While I worked in the real estate profession in Melbourne, I wrote most of the advertising copy for properties, and started to sell businesses. This lead to independent firms of advertising. I started a small firm of placing advertisements around the edge of a Safety Calendar - this was four hundred safety hints to do with resuscitating people to recognizing drug addictions. In 1980, there were nine of these, with two thousand to four thousand copies each, in places like: Taralgon, Morwell, Bairnsdale, and a few towns in Qld, including Gladstone. In Gladstone, one lady client said how she also needed to spend on phone book, and that was essential.

Years later I remembered those words as I sold and wrote advertising for Yellow Pages for a period in the 1980's. In the 1980's advertising with them was really essential for business; so long as your business was located in the right town. I later realised that in country phone zones, businesses in the second sized city could never really justify spending five or six thousand dollars on a single advertisement to be near the front of the classification, while similar firms in that phone zone's primary city spend the same dollars but had four times the potential client base.

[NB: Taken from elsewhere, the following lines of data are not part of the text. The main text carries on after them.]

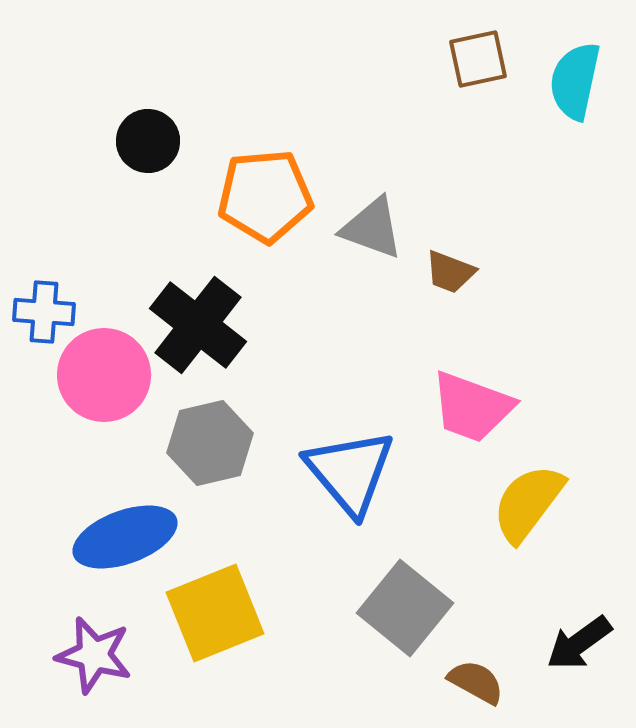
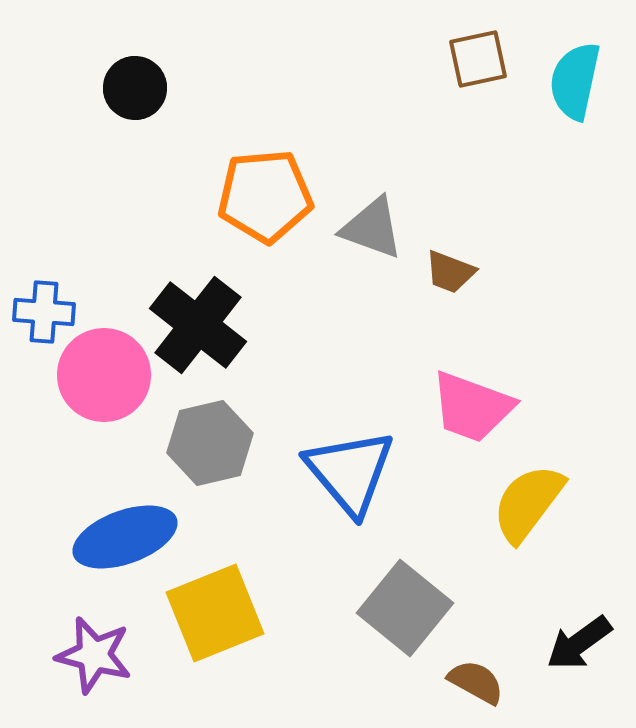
black circle: moved 13 px left, 53 px up
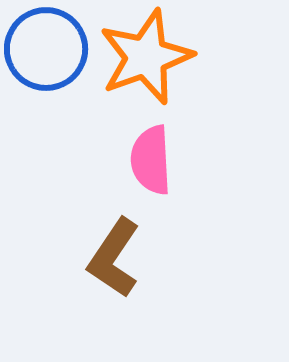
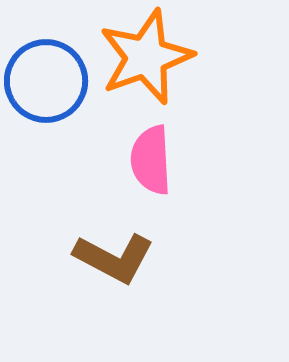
blue circle: moved 32 px down
brown L-shape: rotated 96 degrees counterclockwise
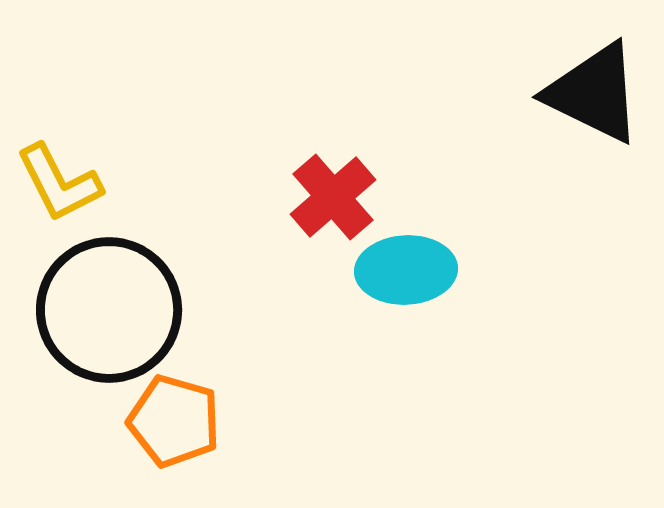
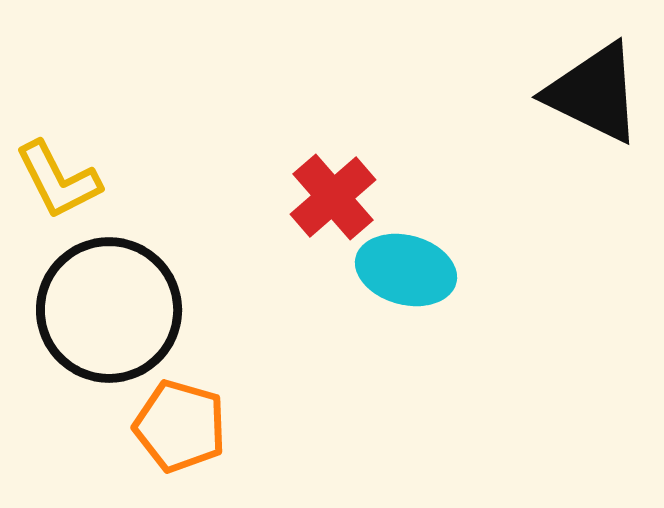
yellow L-shape: moved 1 px left, 3 px up
cyan ellipse: rotated 18 degrees clockwise
orange pentagon: moved 6 px right, 5 px down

In 1990, after selling businesses in real estate for some years, my wife, who was an IT expert, and I, designed the Pocket Book concept, for second sized cities in regional phone zones. This allowed local firms to have the prime position within their classification without being unfairly outbid by firms in the major city of the zone.

These days we expanded the directory services to online media of which I will write more in another article.